= FabSwingers =

Social networking website for swingers

FabSwingers is a British adult social networking and online dating service aimed primarily at swingers and people seeking casual relationships. The website was established in 2006 by a swinging couple. The website has options for men, women and transgender users, and allows users to sort by location, venues, as well as individual fetishes and kinks. It has a companion website called FabGuys which is aimed at gay and bisexual men, as well as transgender people.

== Features ==
A profile on FabSwingers can represent a single person or a couple and consists of age, gender and sexual orientation along with a list of interests which can include cuckoldry, dogging and oral sex, among others. Profiles can also be verified for authenticity when the user submits a photograph of themselves along with their username written down.

FabSwingers operates on a freemium model with features including seeing higher-resolution photos and seeing other users who have looked at the logged-in profile. Advertising is also removed for paying members.

== Reception ==
The user interface of the website has been criticised for being dated.

== Incidents ==
In March 2018, Jesse McDonald fatally stabbed Naomi Hersi, a transgender woman, following an encounter arranged on FabSwingers. He was found guilty of murder and sentenced on 1 November.
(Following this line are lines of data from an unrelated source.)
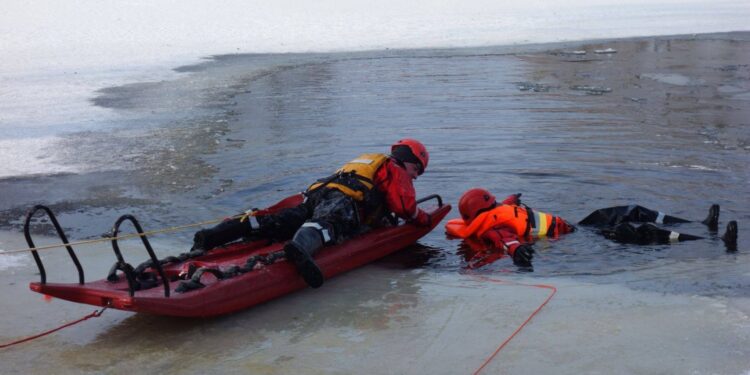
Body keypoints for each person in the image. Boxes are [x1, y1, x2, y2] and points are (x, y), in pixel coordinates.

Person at [191, 139, 432, 288]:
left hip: (317, 192)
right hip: (344, 200)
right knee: (329, 224)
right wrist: (423, 218)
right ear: (407, 161)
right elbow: (403, 206)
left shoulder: (369, 161)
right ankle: (301, 247)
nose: (415, 176)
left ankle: (217, 233)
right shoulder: (395, 168)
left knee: (281, 221)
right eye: (416, 171)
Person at [446, 188, 739, 268]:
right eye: (494, 202)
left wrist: (513, 199)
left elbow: (506, 210)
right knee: (636, 231)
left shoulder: (496, 211)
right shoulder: (493, 229)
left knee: (631, 210)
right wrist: (519, 252)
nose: (499, 203)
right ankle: (710, 241)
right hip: (572, 240)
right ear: (484, 210)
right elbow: (507, 241)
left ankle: (698, 224)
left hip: (576, 228)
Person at [445, 188, 576, 268]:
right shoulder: (494, 223)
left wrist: (510, 200)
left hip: (560, 233)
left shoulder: (492, 222)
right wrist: (516, 249)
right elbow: (505, 239)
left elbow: (504, 236)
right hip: (562, 229)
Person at [578, 204, 737, 250]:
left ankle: (698, 224)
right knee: (645, 232)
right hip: (581, 235)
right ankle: (722, 240)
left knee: (634, 210)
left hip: (579, 226)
In June 2026, a BBC News investigation found that 329 crime reports since 2023 mentioned the site and included allegations of rape, coercive control and assault, though it noted the figures did not establish FabSwingers was responsible.The forces that responded also recorded 26 people as having been charged or summonsed in cases where FabSwingers had been mentioned, with 23 cases ongoing. The BBC did not request information about any of the UK's other swinging websites.
FabSwingers said consent was the foundation of swinging and that it had co-operated with the police.